Problem: Note on the material below: return exactly the lines from the line that holds "[154,208,215,222] highchart ->" through the line that holds "[25,67,83,88] Juce -> [81,78,170,98] JUCE", and leave out each picture.

Source records:

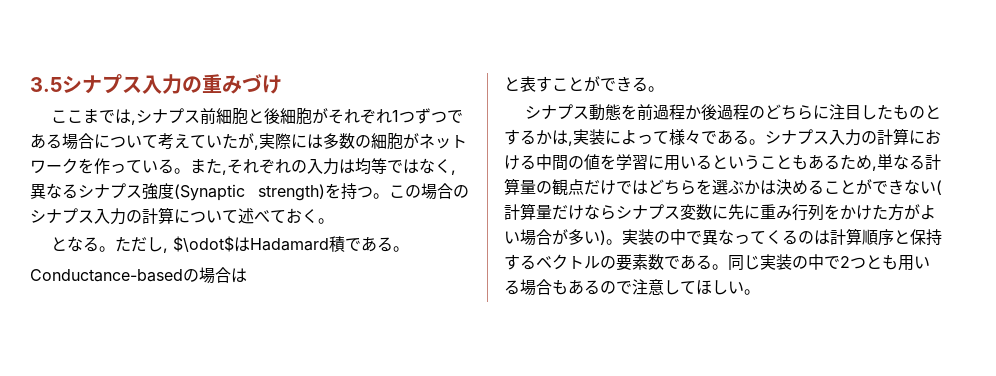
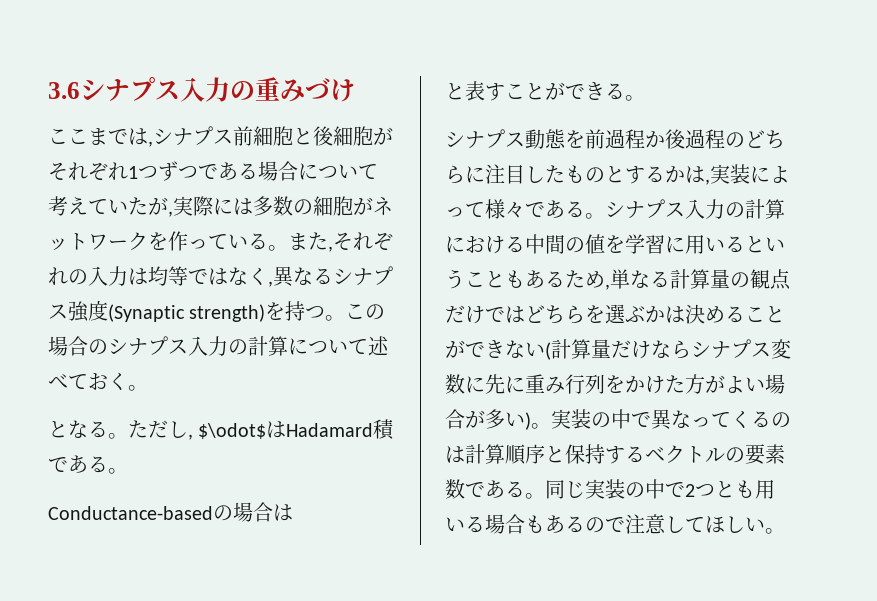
[30,77,62,92] 3.5 -> [48,82,80,99] 3.6

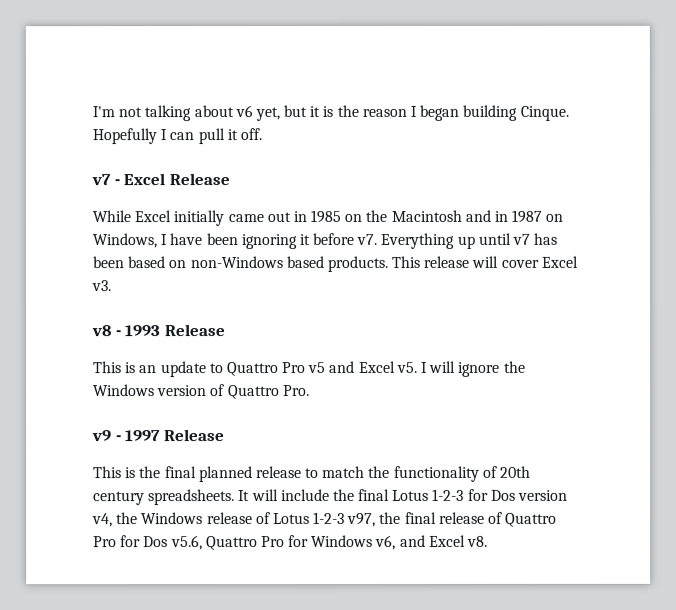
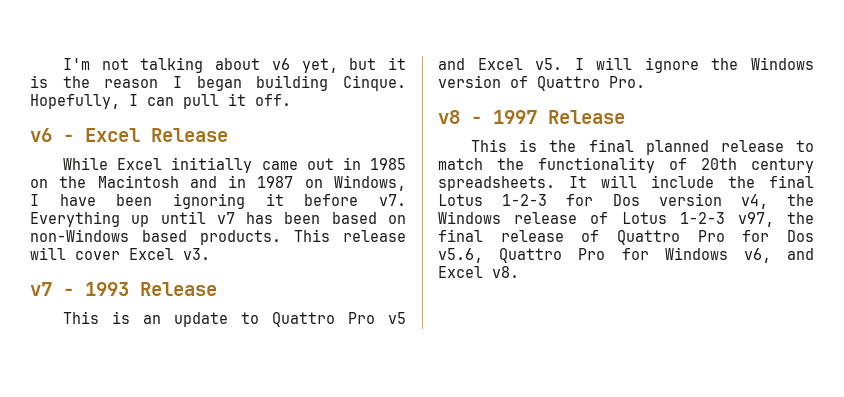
[92,128,157,145] Hopefully -> [30,94,120,109] Hopefully,
[91,174,111,186] v7 -> [30,128,52,142] v6
[92,325,112,337] v8 -> [30,282,52,296] v7
[92,430,112,442] v9 -> [438,110,460,124] v8

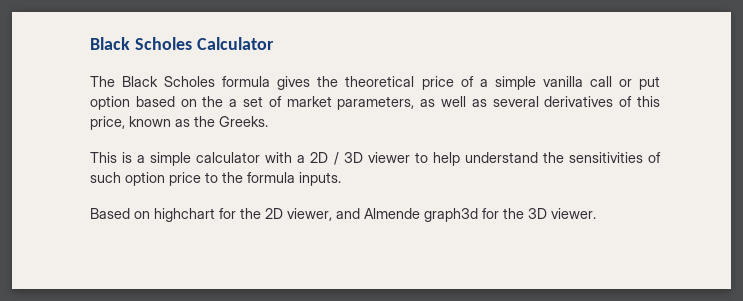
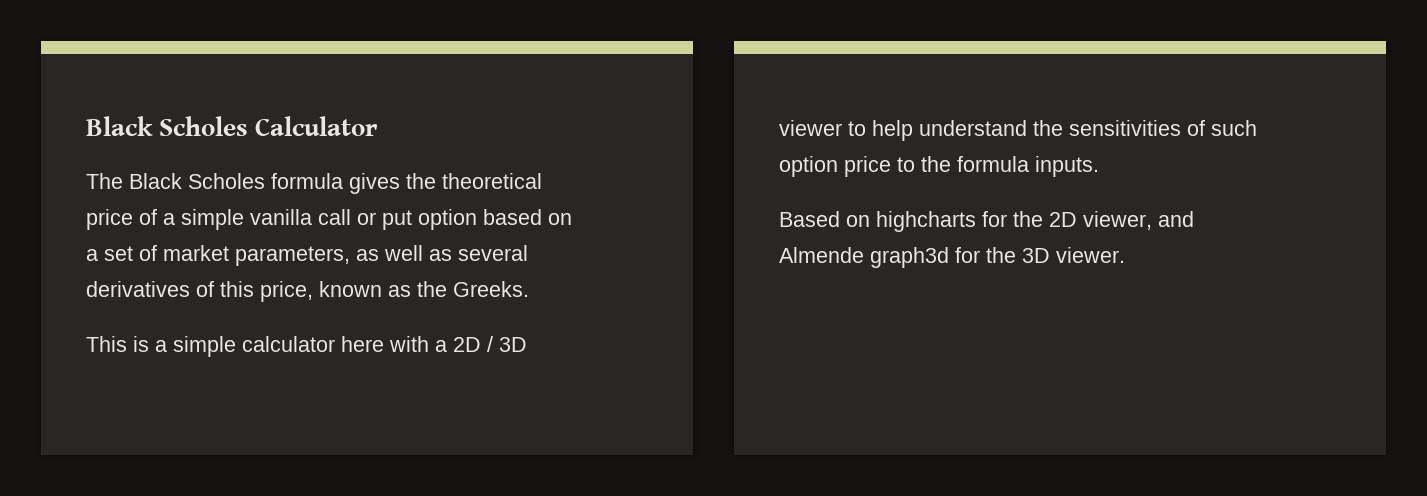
[202,96,224,107] the -> (572, 219) none
(261, 157) none -> [341,336,384,352] here
[154,208,215,222] highchart -> [876,211,976,232] highcharts

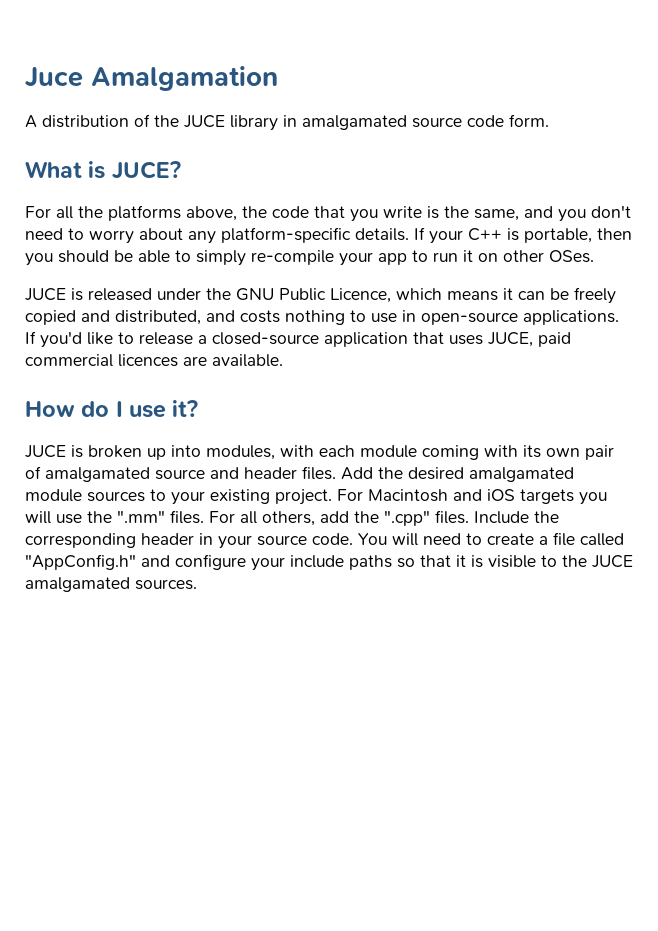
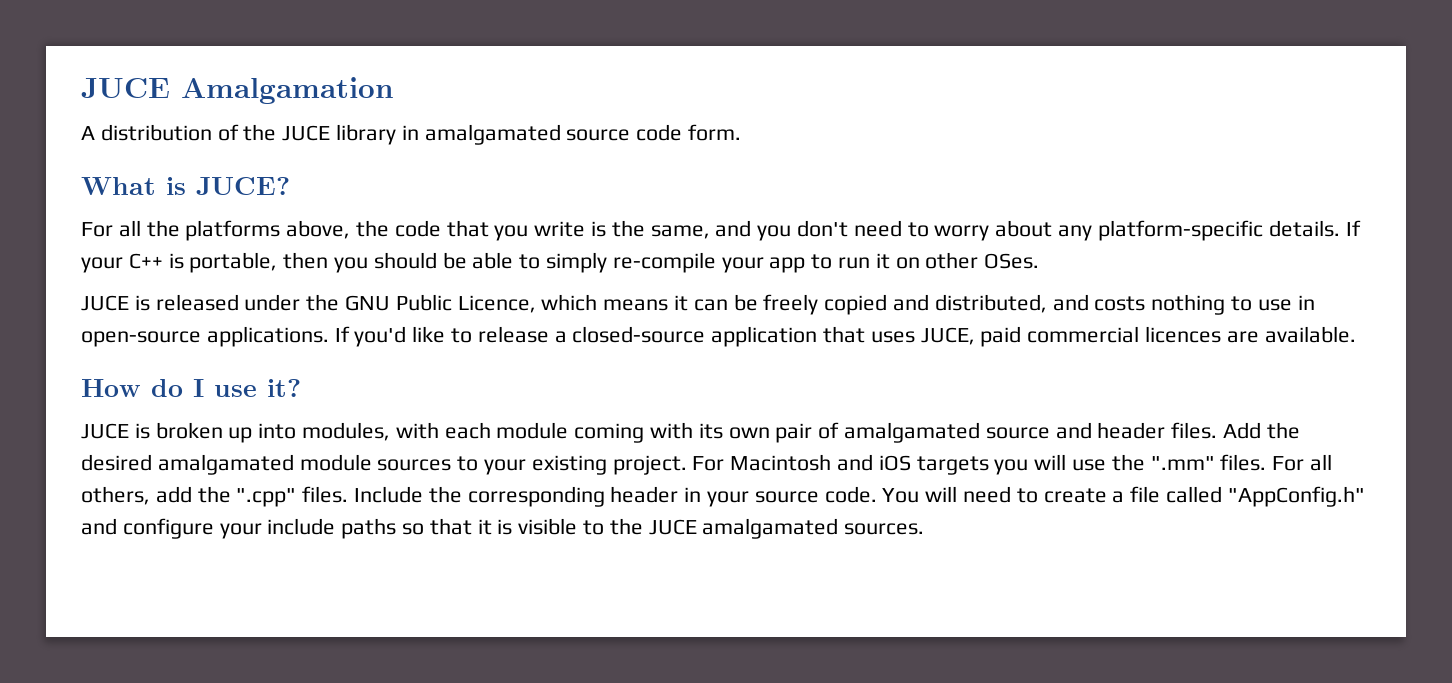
[25,67,83,88] Juce -> [81,78,170,98] JUCE

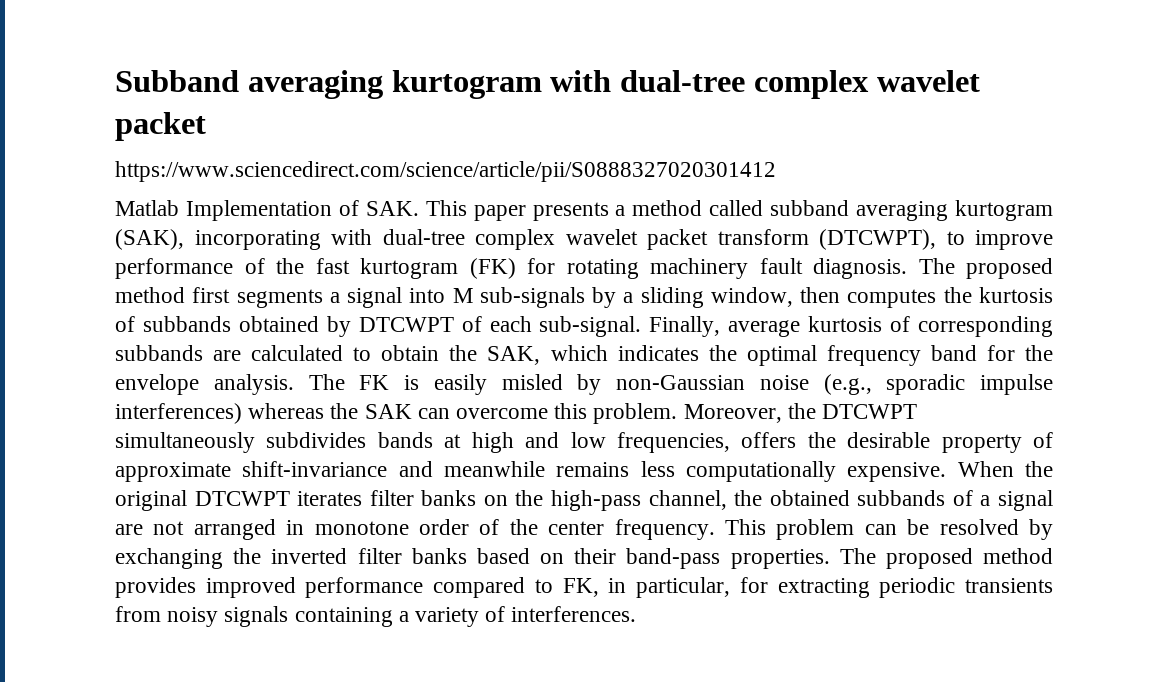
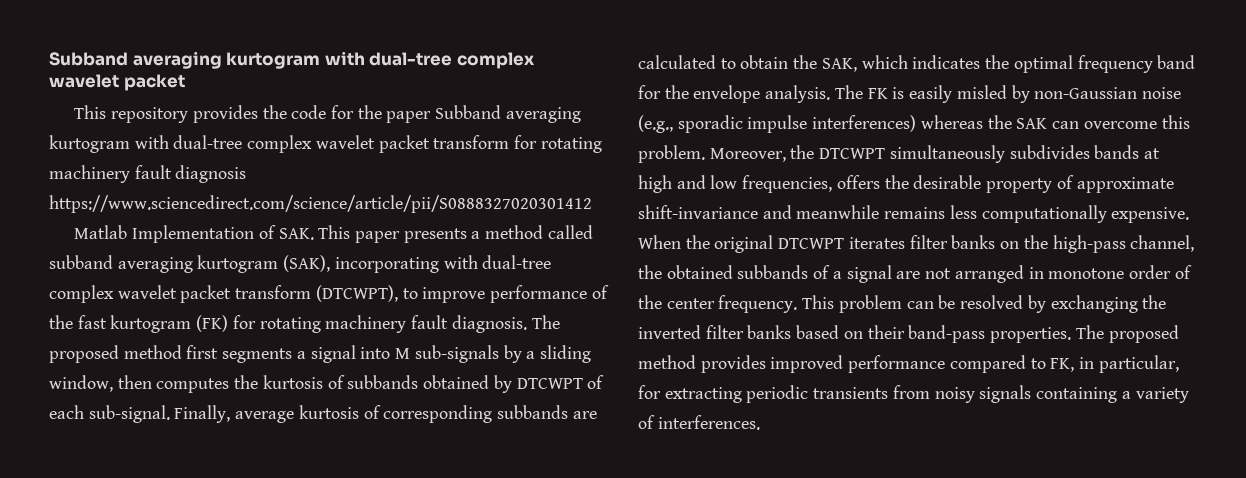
(206, 126) none -> [74,105,581,123] [49,135,602,153] [49,165,247,183] This repository provides the code for the paper Subband averaging kurtogram with dual-tree complex wavelet packet transform for rotating machinery fault diagnosis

Exercise output:
[154,208,215,222] highchart -> [876,211,976,232] highcharts

[25,67,83,88] Juce -> [81,78,170,98] JUCE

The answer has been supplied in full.